Although Taylor stresses that he is not asserting that courts in bankruptcy have broad authorization to do equity in derogation of the code and rules, he maintains that § 105 permits courts to disallow exemptions not claimed in good faith. Several courts have accepted this position. See, e. g., Ragsdale v. Genesco, Inc., 674 F. 2d 277, 278 (CA4 1982); In re Staniforth, 116 B. R. 127, 131 (WD Wis. 1990); In re Budinsky, No. 90-01099, 1991 WL 105640 (WD Pa. June 10, 1991).

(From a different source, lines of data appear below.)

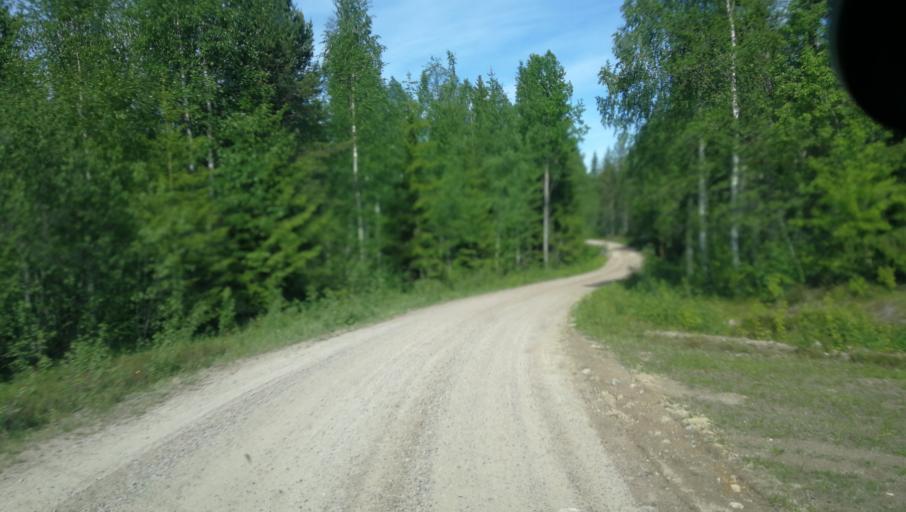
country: SE
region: Dalarna
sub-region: Vansbro Kommun
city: Vansbro
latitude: 60.8338
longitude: 14.1568
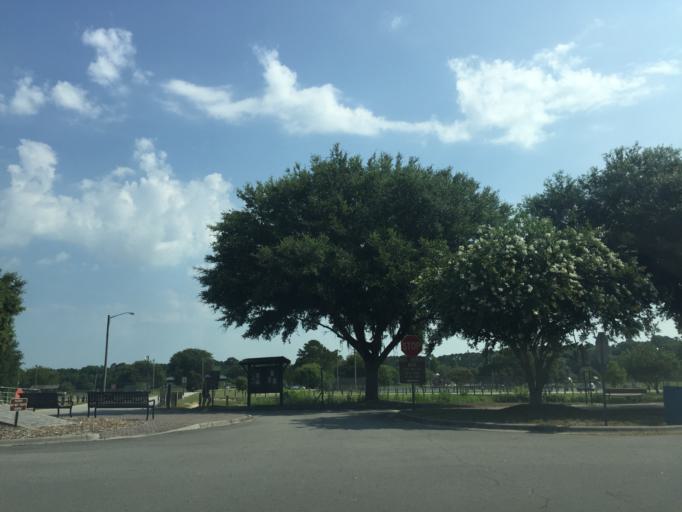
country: US
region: Georgia
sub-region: Chatham County
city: Isle of Hope
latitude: 31.9905
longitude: -81.0877
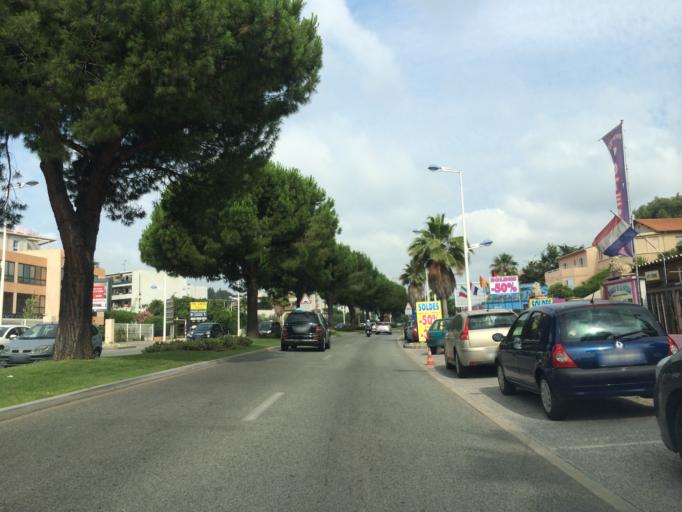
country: FR
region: Provence-Alpes-Cote d'Azur
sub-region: Departement des Alpes-Maritimes
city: Villeneuve-Loubet
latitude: 43.6604
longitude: 7.1358
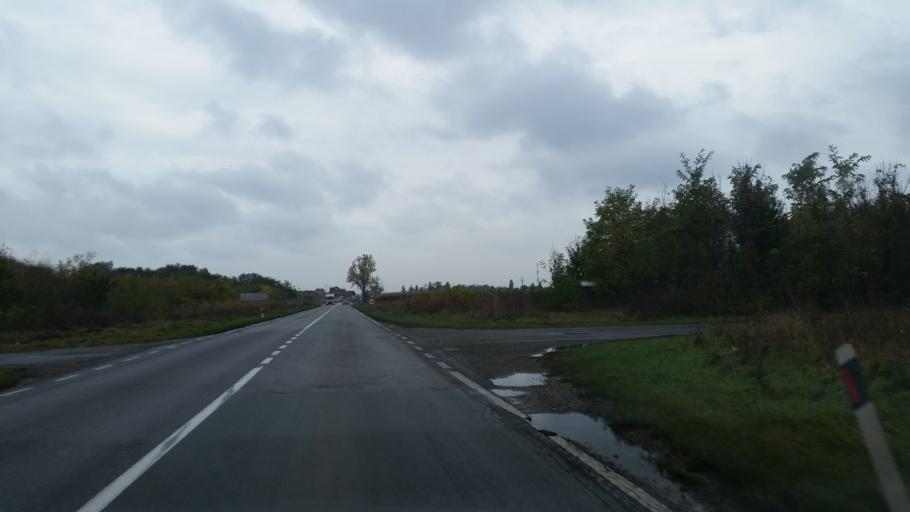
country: RS
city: Ecka
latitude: 45.3288
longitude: 20.4427
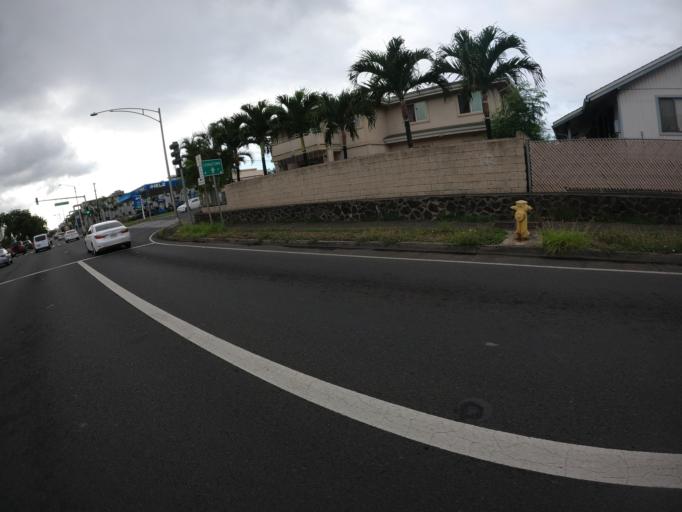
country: US
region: Hawaii
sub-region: Honolulu County
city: Honolulu
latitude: 21.3237
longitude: -157.8651
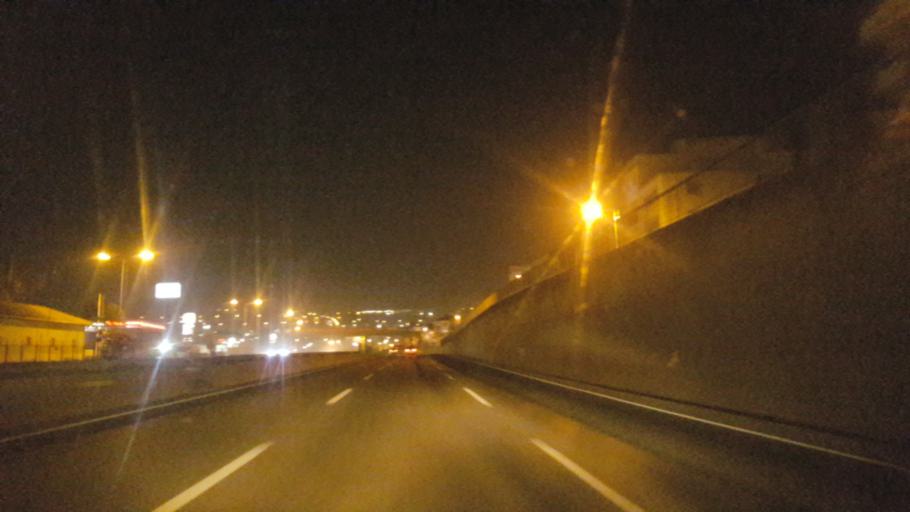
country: TR
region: Kocaeli
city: Tavsanli
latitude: 40.7861
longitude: 29.5348
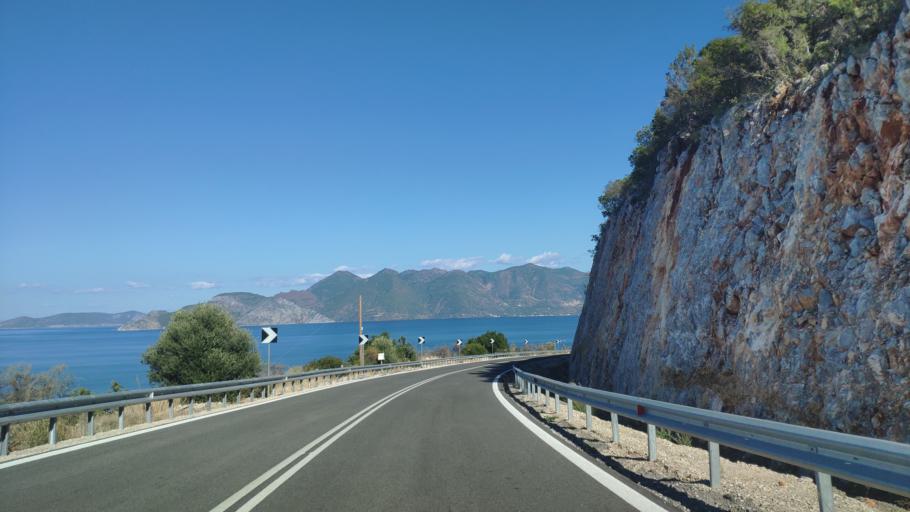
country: GR
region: Peloponnese
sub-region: Nomos Argolidos
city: Didyma
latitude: 37.5545
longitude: 23.2687
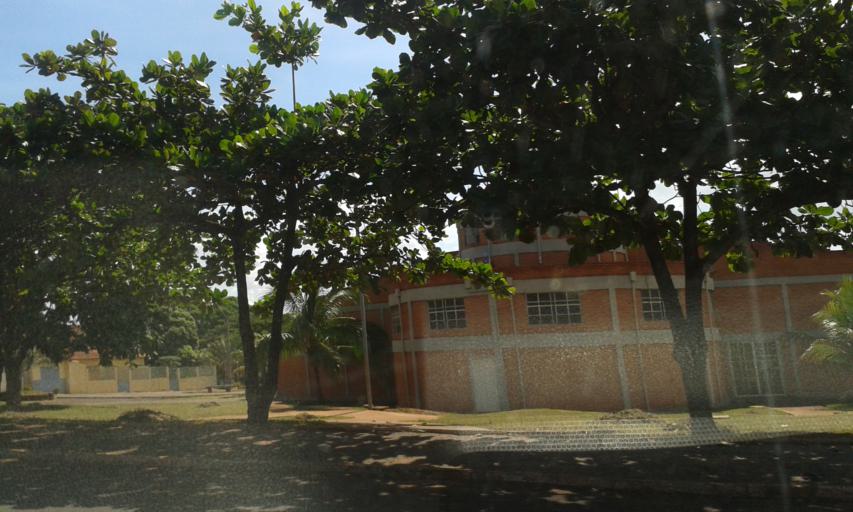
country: BR
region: Minas Gerais
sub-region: Santa Vitoria
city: Santa Vitoria
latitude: -18.8391
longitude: -50.1223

We decline to consider § 105(a) in this case because Taylor raised the argument for the first time in his opening brief on the merits. Our Rule 14.1(a) makes clear that "[o]nly the questions set forth in the petition [for certiorari], or fairly included therein, will be considered by the Court," and our Rule 24.1(a) states that a brief on the merits should not "raise additional questions or change the substance of the questions already presented" in the petition. See Yee v. Escondido, 503 U. S. ----, ---- (1992). In addition, we have said that "[o]rdinarily, this Court does not decide questions not raised or resolved in the lower court[s]." Youakim v. Miller, 425 U.S. 231, 234 (1976) (per curiam). These principles help to maintain the integrity of the process of certiorari. Cf. Oklahoma City v. Tuttle, 471 U.S. 808, 816 (1985). The Court decides which questions to consider through well established procedures; allowing the able counsel who argue before us to alter these questions or to devise additional questions at the last minute would thwart this system. We see no "unusual circumstances" that warrant addressing Taylor's § 105(a) argument at this time. Berkemer v. McCarty, 468 U.S. 420, 443, n. 38 (1984).